Agreed. I think that in the RMRR case, it wouldn't surprise me if these problems are already occurring, and we just didn't know about it, so I'd like to think about sane workarounds. I only noticed it on a kexec. Not sure how many people with similarly-broken firmware are kexecing kernels on linus/master kernels yet.
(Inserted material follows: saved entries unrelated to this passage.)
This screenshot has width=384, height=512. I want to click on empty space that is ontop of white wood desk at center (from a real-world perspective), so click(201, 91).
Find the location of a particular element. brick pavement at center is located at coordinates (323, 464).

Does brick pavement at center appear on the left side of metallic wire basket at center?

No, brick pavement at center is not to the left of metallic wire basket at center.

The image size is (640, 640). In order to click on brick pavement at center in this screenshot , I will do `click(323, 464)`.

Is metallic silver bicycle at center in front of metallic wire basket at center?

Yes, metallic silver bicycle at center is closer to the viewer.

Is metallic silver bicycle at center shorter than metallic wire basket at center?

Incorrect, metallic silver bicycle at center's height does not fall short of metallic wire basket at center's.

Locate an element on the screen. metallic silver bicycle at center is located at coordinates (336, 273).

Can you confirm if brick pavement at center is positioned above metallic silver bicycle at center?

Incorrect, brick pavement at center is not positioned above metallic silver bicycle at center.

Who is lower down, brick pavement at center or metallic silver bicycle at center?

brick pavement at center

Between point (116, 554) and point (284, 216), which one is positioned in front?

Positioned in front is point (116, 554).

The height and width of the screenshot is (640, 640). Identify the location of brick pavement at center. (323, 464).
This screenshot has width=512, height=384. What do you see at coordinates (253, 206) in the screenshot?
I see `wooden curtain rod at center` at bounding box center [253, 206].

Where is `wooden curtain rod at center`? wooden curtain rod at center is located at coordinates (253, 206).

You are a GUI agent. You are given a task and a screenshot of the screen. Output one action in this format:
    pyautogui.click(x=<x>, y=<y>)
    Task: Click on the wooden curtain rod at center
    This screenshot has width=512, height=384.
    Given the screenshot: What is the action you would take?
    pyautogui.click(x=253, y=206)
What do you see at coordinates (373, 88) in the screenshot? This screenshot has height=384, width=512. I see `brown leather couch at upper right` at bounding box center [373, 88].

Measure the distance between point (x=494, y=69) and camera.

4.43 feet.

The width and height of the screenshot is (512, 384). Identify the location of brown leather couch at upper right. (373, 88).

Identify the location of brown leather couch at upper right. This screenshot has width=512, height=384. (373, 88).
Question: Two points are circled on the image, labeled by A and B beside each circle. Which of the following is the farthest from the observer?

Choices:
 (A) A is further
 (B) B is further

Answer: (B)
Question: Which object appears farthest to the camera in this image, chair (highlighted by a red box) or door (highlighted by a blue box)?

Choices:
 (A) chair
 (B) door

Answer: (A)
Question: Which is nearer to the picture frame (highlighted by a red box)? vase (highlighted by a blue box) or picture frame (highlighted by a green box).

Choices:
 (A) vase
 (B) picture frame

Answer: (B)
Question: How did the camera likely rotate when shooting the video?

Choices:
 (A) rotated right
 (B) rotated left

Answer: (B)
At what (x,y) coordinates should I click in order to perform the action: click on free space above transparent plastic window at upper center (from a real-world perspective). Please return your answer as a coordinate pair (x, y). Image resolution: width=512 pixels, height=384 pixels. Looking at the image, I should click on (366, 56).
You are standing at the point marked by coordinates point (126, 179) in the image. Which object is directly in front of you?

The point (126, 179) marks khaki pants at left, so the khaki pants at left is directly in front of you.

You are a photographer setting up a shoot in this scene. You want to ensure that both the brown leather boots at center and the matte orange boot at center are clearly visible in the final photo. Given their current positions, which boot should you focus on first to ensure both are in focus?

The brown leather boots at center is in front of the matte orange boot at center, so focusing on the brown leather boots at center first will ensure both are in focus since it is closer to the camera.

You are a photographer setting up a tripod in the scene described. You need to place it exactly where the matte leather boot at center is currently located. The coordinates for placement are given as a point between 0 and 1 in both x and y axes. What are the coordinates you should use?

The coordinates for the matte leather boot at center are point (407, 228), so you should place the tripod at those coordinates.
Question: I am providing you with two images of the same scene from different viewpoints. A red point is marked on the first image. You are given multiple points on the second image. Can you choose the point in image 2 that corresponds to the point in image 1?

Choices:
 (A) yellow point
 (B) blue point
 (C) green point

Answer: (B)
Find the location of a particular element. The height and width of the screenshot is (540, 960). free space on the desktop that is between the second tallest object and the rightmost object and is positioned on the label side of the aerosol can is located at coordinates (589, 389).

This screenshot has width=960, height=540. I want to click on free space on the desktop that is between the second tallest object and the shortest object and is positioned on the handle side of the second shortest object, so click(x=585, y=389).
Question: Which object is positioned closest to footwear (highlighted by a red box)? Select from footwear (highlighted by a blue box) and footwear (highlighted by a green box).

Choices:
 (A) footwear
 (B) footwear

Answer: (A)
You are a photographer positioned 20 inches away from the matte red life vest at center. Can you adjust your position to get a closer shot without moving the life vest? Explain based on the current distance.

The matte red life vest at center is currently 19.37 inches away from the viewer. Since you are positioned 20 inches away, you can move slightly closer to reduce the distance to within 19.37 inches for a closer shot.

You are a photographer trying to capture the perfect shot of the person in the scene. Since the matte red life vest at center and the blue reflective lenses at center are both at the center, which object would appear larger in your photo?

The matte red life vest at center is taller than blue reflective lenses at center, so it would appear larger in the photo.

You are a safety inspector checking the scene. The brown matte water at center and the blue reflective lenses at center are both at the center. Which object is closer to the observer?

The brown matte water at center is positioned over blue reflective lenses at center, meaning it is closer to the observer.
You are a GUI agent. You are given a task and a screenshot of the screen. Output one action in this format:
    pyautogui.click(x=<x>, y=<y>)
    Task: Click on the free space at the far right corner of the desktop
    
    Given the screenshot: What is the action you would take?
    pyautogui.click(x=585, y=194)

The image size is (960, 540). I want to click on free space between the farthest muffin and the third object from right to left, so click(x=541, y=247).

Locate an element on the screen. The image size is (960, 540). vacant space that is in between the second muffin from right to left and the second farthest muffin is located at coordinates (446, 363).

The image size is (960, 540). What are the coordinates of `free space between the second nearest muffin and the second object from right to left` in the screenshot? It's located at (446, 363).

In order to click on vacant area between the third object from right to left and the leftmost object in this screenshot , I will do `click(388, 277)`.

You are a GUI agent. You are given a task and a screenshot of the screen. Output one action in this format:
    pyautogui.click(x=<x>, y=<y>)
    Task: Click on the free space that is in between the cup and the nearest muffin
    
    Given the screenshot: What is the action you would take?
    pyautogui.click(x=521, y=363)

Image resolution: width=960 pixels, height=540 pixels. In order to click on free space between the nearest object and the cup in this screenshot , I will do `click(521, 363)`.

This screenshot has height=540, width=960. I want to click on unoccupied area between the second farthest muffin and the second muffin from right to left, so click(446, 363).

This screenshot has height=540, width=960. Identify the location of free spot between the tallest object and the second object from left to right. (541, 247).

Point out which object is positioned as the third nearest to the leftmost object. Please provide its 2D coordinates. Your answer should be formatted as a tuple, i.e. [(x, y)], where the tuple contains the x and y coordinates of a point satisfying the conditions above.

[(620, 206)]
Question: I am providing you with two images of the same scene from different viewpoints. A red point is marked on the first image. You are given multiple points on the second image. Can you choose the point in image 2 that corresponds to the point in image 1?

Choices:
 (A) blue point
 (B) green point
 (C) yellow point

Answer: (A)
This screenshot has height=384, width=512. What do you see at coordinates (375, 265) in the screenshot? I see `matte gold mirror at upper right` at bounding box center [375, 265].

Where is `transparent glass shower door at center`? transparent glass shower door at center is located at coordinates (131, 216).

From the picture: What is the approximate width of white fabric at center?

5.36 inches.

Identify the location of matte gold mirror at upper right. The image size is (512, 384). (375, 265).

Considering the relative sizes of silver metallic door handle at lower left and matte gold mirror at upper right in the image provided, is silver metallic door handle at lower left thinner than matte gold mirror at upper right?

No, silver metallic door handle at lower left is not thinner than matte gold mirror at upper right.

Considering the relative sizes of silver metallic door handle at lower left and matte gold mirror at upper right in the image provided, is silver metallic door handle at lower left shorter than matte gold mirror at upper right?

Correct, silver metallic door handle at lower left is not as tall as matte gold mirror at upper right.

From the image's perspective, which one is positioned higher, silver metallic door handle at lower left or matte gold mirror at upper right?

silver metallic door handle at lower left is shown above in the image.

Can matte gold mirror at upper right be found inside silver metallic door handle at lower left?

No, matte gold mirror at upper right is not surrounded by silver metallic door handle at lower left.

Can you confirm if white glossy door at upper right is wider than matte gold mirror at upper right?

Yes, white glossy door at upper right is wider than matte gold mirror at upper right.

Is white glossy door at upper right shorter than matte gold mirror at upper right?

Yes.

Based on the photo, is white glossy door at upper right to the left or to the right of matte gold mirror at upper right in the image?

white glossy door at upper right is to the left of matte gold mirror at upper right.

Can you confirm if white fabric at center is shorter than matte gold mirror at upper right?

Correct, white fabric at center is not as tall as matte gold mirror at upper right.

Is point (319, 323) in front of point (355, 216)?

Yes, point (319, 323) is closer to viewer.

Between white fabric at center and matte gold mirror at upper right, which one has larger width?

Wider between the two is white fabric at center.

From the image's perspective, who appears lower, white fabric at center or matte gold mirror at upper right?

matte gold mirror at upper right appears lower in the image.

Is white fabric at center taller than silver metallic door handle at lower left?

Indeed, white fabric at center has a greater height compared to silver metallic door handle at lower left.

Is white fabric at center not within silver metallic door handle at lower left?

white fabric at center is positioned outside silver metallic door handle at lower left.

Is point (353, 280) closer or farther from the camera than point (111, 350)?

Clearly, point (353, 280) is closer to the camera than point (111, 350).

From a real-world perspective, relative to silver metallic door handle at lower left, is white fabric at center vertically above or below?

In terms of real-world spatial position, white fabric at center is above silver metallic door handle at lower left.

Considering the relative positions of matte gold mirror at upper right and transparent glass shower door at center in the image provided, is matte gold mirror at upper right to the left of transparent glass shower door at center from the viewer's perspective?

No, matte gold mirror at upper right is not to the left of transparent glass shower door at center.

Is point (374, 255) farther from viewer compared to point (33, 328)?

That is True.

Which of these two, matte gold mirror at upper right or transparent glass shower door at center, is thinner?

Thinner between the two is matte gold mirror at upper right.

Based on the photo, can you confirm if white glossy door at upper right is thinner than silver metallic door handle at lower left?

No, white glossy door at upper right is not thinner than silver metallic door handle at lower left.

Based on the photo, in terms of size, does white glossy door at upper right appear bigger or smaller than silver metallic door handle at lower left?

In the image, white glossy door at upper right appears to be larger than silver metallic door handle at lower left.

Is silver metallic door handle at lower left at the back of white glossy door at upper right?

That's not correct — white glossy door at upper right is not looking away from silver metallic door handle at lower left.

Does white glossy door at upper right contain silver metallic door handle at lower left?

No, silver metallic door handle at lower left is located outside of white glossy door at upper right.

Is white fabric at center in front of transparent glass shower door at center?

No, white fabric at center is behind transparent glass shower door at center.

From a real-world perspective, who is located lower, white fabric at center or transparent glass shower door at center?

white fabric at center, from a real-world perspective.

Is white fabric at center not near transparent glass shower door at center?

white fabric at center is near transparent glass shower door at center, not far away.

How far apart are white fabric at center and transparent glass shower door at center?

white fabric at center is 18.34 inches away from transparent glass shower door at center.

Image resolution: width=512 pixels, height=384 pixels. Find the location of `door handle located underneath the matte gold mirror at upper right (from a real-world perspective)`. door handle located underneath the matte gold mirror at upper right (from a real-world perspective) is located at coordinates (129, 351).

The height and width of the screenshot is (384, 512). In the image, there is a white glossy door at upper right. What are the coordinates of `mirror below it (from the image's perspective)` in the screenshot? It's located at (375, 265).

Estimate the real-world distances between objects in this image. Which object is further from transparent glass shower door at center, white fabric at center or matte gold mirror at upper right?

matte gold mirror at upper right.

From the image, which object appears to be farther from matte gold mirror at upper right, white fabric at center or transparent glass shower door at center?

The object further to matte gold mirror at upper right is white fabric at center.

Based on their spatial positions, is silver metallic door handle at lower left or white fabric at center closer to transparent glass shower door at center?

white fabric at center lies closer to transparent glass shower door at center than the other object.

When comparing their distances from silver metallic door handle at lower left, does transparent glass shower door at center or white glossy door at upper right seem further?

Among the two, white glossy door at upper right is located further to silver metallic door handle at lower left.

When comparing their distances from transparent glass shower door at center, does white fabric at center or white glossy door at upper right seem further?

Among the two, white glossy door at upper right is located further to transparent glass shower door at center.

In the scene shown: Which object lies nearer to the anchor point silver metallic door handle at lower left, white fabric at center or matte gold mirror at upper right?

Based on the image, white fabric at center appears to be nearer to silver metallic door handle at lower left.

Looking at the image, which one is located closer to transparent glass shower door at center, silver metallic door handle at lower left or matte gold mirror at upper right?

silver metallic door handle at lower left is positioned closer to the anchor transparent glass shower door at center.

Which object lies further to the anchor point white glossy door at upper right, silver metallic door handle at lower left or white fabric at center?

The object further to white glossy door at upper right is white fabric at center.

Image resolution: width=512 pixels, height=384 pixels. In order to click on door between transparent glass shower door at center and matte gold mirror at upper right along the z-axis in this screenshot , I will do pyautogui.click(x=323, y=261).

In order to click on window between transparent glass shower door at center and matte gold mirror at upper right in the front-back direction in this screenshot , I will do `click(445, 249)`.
Specifically, my firmware reports an RMRR with start == 0 and end == 0 (end should be page-aligned-minus-one). The only reason commit f036c7fa0ab6 didn't catch it on a full reboot is that trim_bios_range() reserved the first page, assuming that the BIOS meant to reserve it but just didn't tell us in the e820 map. My firmware didn't mark that first page E820_RESERVED. On a kexec, the range that got trimmed was 0x100-0xfff instead of 0x000-0xfff. In both cases, the kernel won't use the region the broken RMRR points to, but in the kexec case, it wasn't E820_RESERVED, so the new commit aborted the DMAR setup.

If the workaround is really needed at this point, I would recommend adding a WARN_TAINT with TAINT_FIRMWARE_WORKAROUND, to tell the workaround is in the place.

Sounds good. I can rework the patchset so that whenever I skip an RMRR entry or whatnot, I'll put in a WARN_TAINT. I see a few other examples in dmar.c to work from.

If any of the three changes are too aggressive, I'm OK with you all taking just one of them. I'd like to be able to kexec with the new kernel. I'm likely not the only one with bad firmware, and any bug that only shows up on a kexec often a pain to detect.

Thanks,

Barret